Oggi sarà bene convincerci che la civiltà occidentale corre pericoli appena meno gravi di quelli corsi nel 1939 e nel 1940. I nemici sono intelligentissimi, senza scrupoli, senza incertezze, e posseggono una straordinaria forza di volontà. Difendersi dal terrorismo elevato a sistema è, per una democrazia, difficilissimo o quasi impossibile. Altri attentati scoppieranno in tutti i paesi dell´Europa e dell´Islam, perché la prima meta di Osama bin Laden e dei suoi compagni è distruggere l´Islam: l´Islam di Maometto, di Córdoba, del Saladino, di Rumi e delle Mille e una notte.
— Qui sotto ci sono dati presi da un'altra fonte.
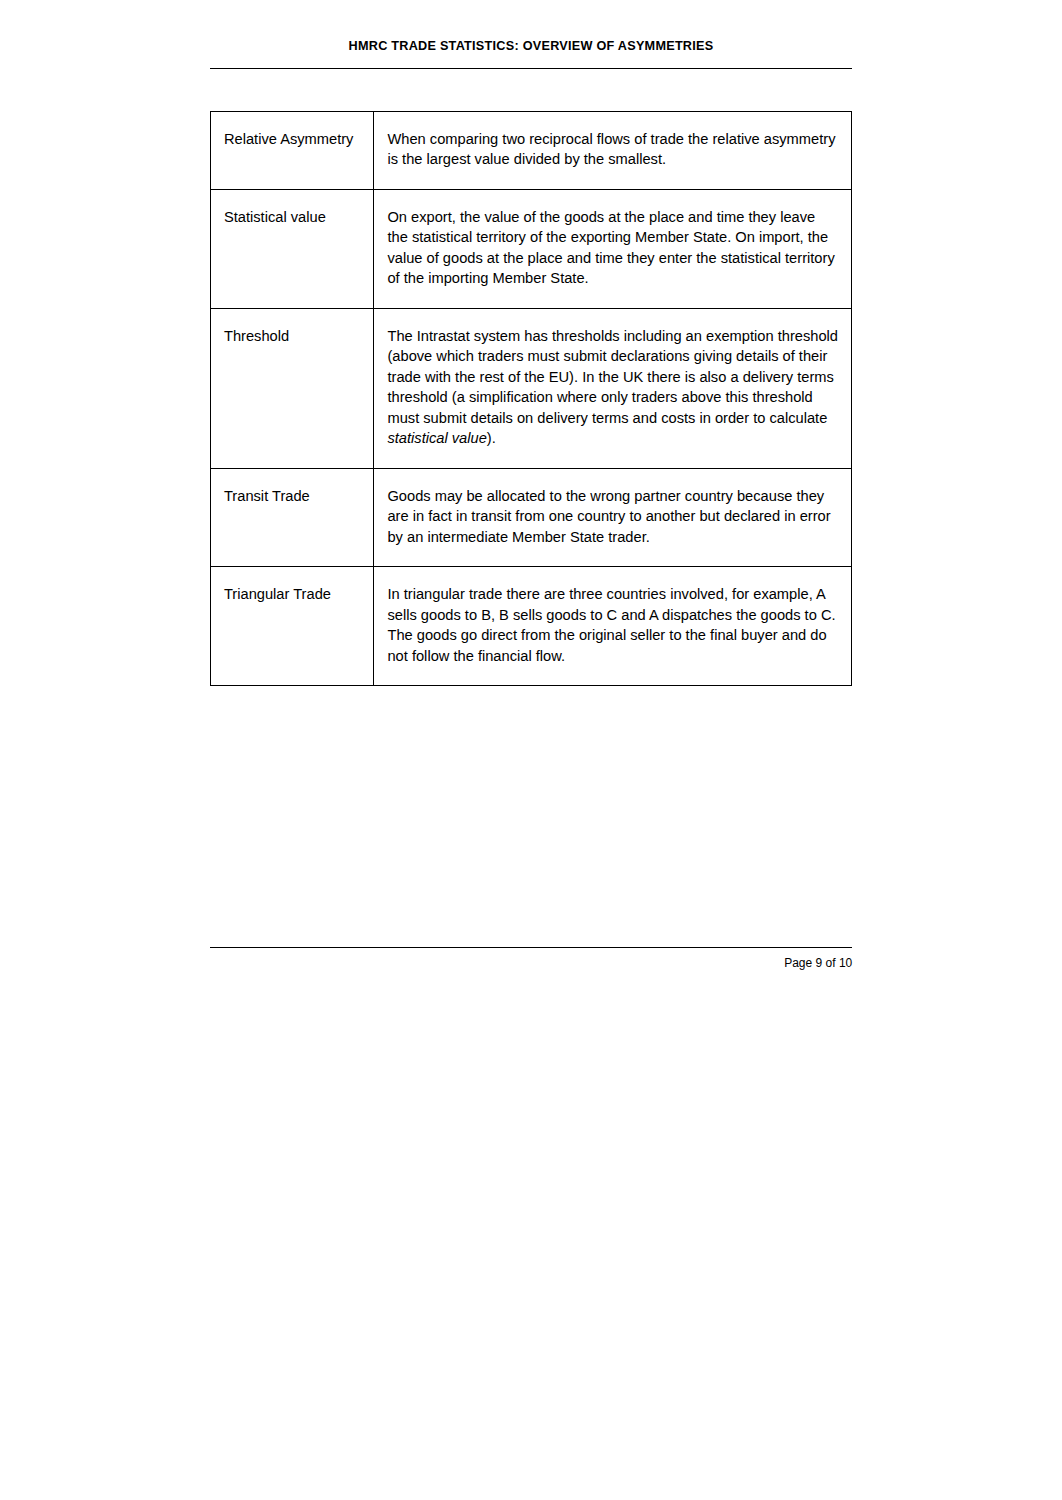HMRC TRADE STATISTICS: OVERVIEW OF ASYMMETRIES
| Relative Asymmetry | When comparing two reciprocal flows of trade the relative asymmetry is the largest value divided by the smallest. |
| Statistical value | On export, the value of the goods at the place and time they leave the statistical territory of the exporting Member State. On import, the value of goods at the place and time they enter the statistical territory of the importing Member State. |
| Threshold | The Intrastat system has thresholds including an exemption threshold (above which traders must submit declarations giving details of their trade with the rest of the EU). In the UK there is also a delivery terms threshold (a simplification where only traders above this threshold must submit details on delivery terms and costs in order to calculate statistical value ). |
| Transit Trade | Goods may be allocated to the wrong partner country because they are in fact in transit from one country to another but declared in error by an intermediate Member State trader. |
| Triangular Trade | In triangular trade there are three countries involved, for example, A sells goods to B, B sells goods to C and A dispatches the goods to C. The goods go direct from the original seller to the final buyer and do not follow the financial flow. |
Page 9 of 10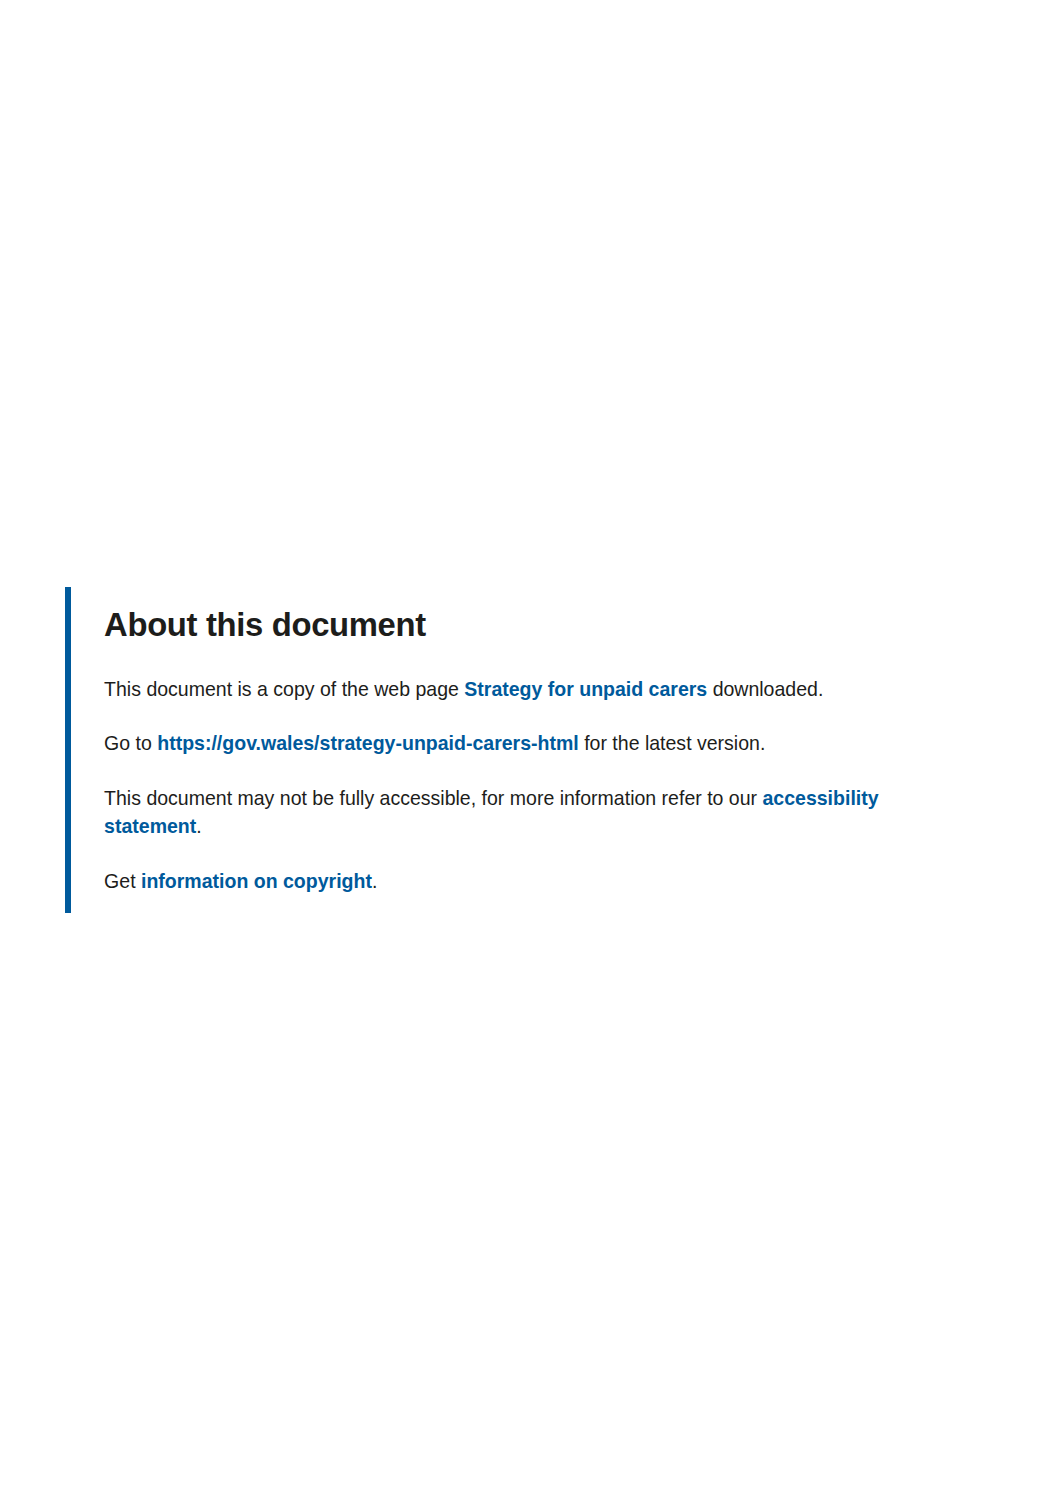About this document
This document is a copy of the web page Strategy for unpaid carers downloaded.
Go to https://gov.wales/strategy-unpaid-carers-html for the latest version.
This document may not be fully accessible, for more information refer to our accessibility statement.
Get information on copyright.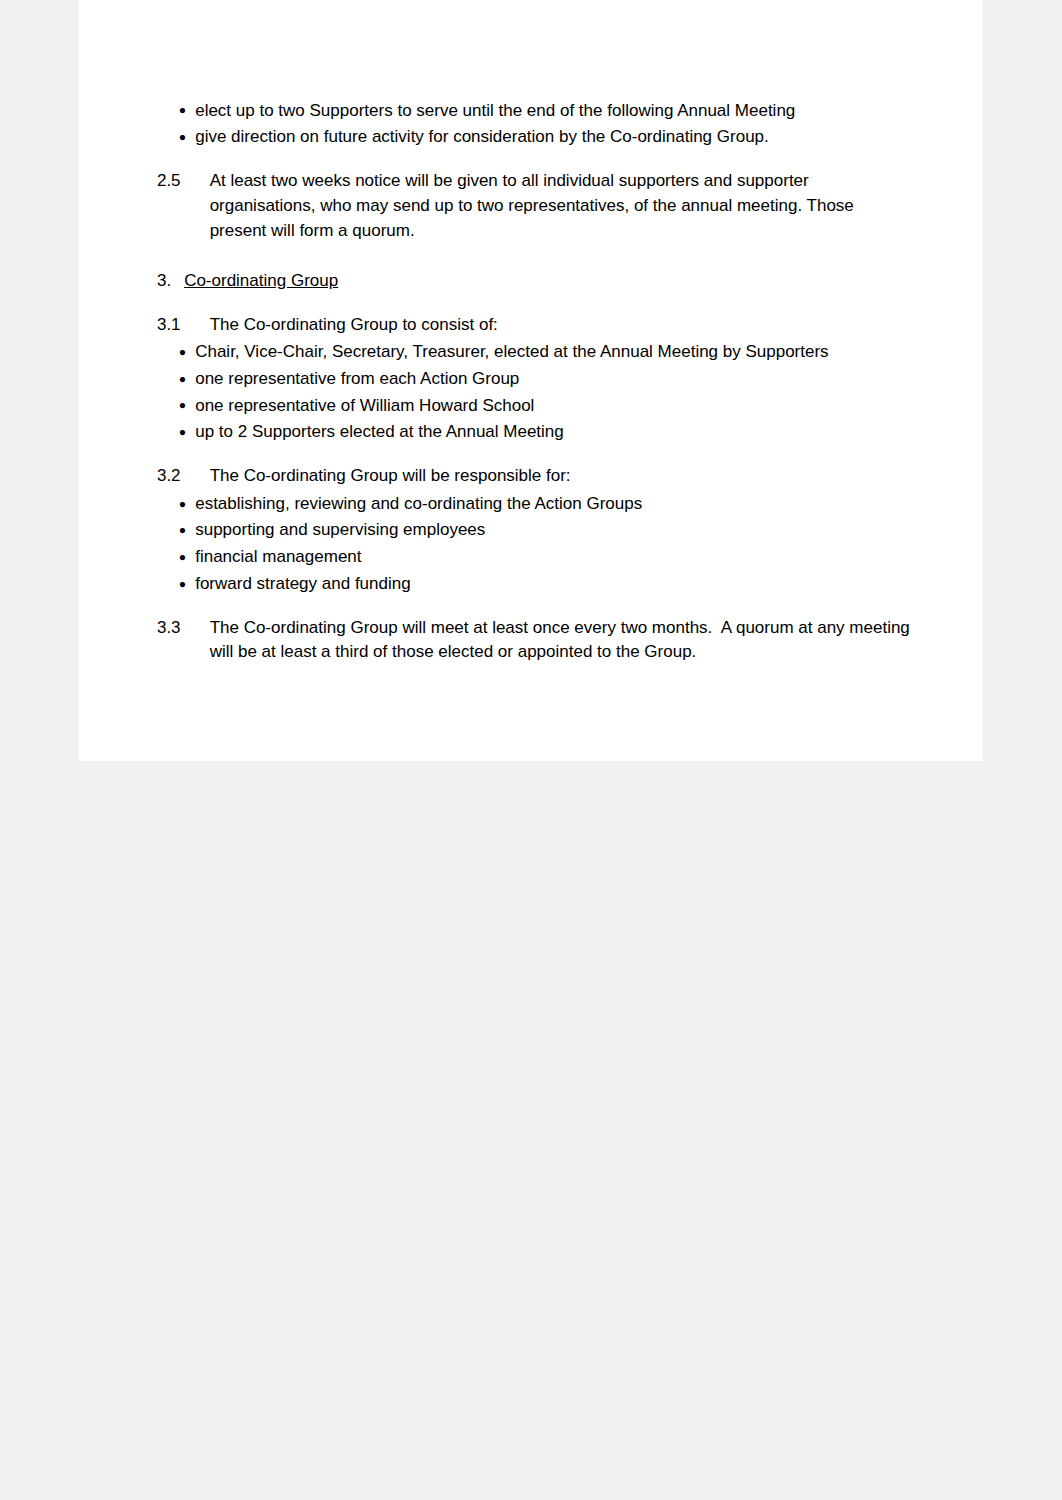elect up to two Supporters to serve until the end of the following Annual Meeting
give direction on future activity for consideration by the Co-ordinating Group.
2.5
At least two weeks notice will be given to all individual supporters and supporter organisations, who may send up to two representatives, of the annual meeting. Those present will form a quorum.
3.
Co-ordinating Group
3.1
The Co-ordinating Group to consist of:
Chair, Vice-Chair, Secretary, Treasurer, elected at the Annual Meeting by Supporters
one representative from each Action Group
one representative of William Howard School
up to 2 Supporters elected at the Annual Meeting
3.2
The Co-ordinating Group will be responsible for:
establishing, reviewing and co-ordinating the Action Groups
supporting and supervising employees
financial management
forward strategy and funding
3.3
The Co-ordinating Group will meet at least once every two months. A quorum at any meeting will be at least a third of those elected or appointed to the Group.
Dovremo rinunciare a molti piaceri: piccole libertà, garanzie giuridiche, ricchezze, assistenza. Per molti anni, tutto sarà a rischio. A volte, si ha l´impressione che molti non desiderino compiere questi sacrifici, e che per loro la civiltà occidentale possa affondare senza rimpianti. Sembra che la pazienza, il coraggio e la forza di sopportazione - quelle che nel 1940 salvarono l´Inghilterra e il mondo - siano impalliditi. Meglio Hitler, meglio Stalin, meglio Mao, meglio Pol-Pot, meglio bin Laden: gli europei hanno già ripetuto moltissime volte, nelle università e nelle strade, queste frasi penose. Meglio restare in vita, a qualsiasi costo.

La civiltà occidentale ha grandissime colpe, come qualsiasi civiltà umana. Ha violato e distrutto continenti e religioni. Ma possiede un dono che nessuna altra civiltà conosce: quello di accogliere, da almeno duemilacinquecento anni, da quando gli orafi greci lavoravano per gli Sciti, tutte le tradizioni, tutti i miti, tutte le religioni, tutti o quasi tutti gli esseri umani. Li capisce o cerca di capirli, impara da loro, insegna loro, e poi, molto lentamente, modella una nuova creazione, che è tanto occidentale che orientale. Quante parole abbiamo assimilato! Quante immagini abbiamo ammirato! Quante persone sono diventate «romane»! Questo dono è così grande e incalcolabile, che forse vale la pena di sacrificarsi, pro aris et focis, per il diritto di passeggiare e fantasticare davanti alla cattedrale di Chartres, nel grande prato dell´Università di Cambridge, presso le colonne tortili della reggia di Granada.